Problem Analysis: Insensibly one begins to twist facts…
Problem Analysis is probably the most well known of the Kepner-Tregoe thinking processes, and the one referenced in the ITIL textbooks. Almost certainly your current job description includes a “problem solving” section, yet I suspect that problem solving rarely proceeds via a systematic process and instead is often intuitive and sporadic. How many times has a problem been investigated superficially before being dropped into the “too difficult” bin? Or where the initial hunch, “I know what’s wrong! We just need to…” has led to a dead end, delay or the even situation being made worse?
I never guess. It is a shocking habit — destructive to the logical faculty.
Our existing Problem Management process (unsurprisingly!) covers the management of problems and known errors, but gives no guidance on how to investigate problems, so it’s probably worth spending some time on the practicalities.
As I mentioned in my first Kepner-Tregoe blog post, I once considered Problem Analysis as just a description of the scientific method, but that’s an oversimplification.
Counter-intuitively, the goal in a systematic problem investigation is to slow down – to prevent jumping to conclusions.
It is a capital mistake to theorize before one has data. Insensibly one begins to twist facts to suit theories, instead of theories to suit facts.
1. Describe Problem
Never trust to general impressions… but concentrate yourself upon details.
The first step is to state the problem and describe it as specifically, completely and factually as possible. Having a precise statement of the problem frames all subsequent work, and can (mis-)direct efforts – consider “puddle on the bathroom floor” versus “bathroom sink leaking”!
Describing the problem means stepping through “is and is not”.
What specifically is happening, and what is not happening
Where is impacted, and where is not
When is it happening and when is it not (including since when!)
Extent/Scope How many, what size what’s the trend, and the inverse of these
2. Identify Possible Causes
One should always look for a possible alternative, and provide against it.
Only now should possible causes be listed. Knowledge and experience will provide possible causes, as well the Problem description – what stands out? What’s distinctive (“it’s only impacting…”) or what’s changed? Several possible alternatives are likely to present themselves, and all possible causes should be included (again to prevent jumping to conclusions).
3. Evaluate Possible Causes
…when you have eliminated the impossible, whatever remains, however improbable, must be the truth…

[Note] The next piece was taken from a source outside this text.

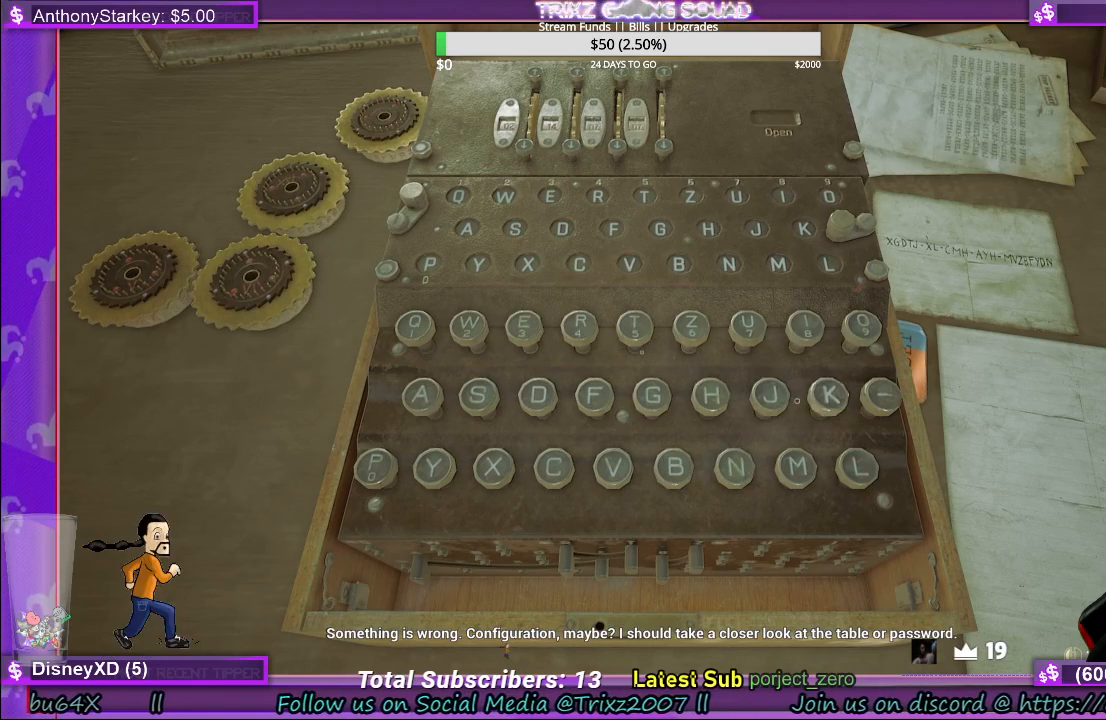
{"keys": [], "mouse": [], "events": []}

The possible causes can be compared to the description. For each possible cause, does it fully explain every “is and is not” pair? Are there things that the possible cause does not explain? Perhaps there’s something that can only be explained if something else is also happening or true? If this is the cause, what other evidence might there be to support it? Following all of these questions might cause new lines of enquiry to be opened up, either to check conflicting information or to gather additional data points.
The goal here is to identify the most probable cause, that best explains the evidence.
4. Confirm True Cause
We balance probabilities and choose the most likely. It is the scientific use of the imagination.

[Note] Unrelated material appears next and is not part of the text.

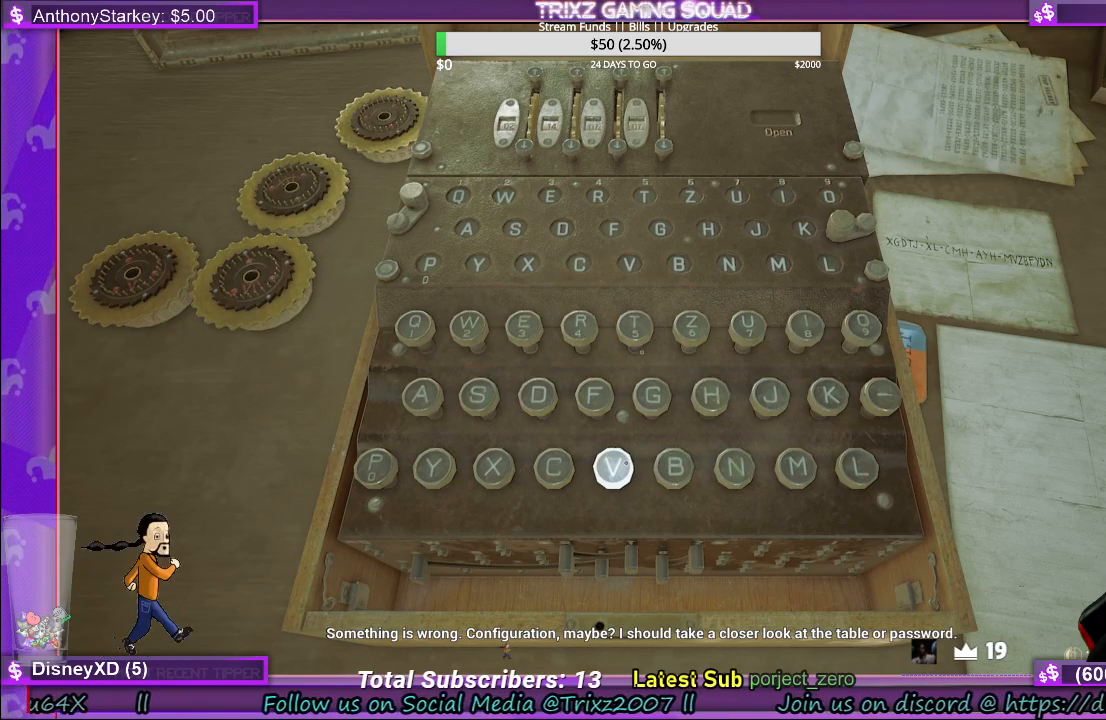
{"keys": [], "mouse": [], "events": []}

With a probable cause in mind, it needs to be verified; assumptions need to be checked, predictions confirmed, observations or experiments made, or simply a fix implemented to see if it succeeds! Note that this last “suck it and see” is not a blind leap in the dark but rather a considered response on the basis of the evidence!
At this stage, we may rule out the possible cause – this is a positive result! Additional data will likely be gained for the problem description and new “is and is not” information gleaned for repeating the steps.
5. Think Beyond the Fix
Education never ends Watson. It is a series of lessons with the greatest for the last.
Having established the cause, what else? If we document a workaround tailored for this problem, we now have a Known Error that can be used by service desks to reduce the impact to our users. We may also wish to implement other mitigation to reduce the severity or frequency of incidents arising from this problem.
Can it be prevented from recurring or eliminated permanently? A Request for Change should be raised.
Finally, perhaps this problem or a similar problem exists elsewhere (yet to be reported)? Proactive problem management can now seek this out on the basis of what we’ve learned.
“Elementary, my dear Watson”, as Holmes never said!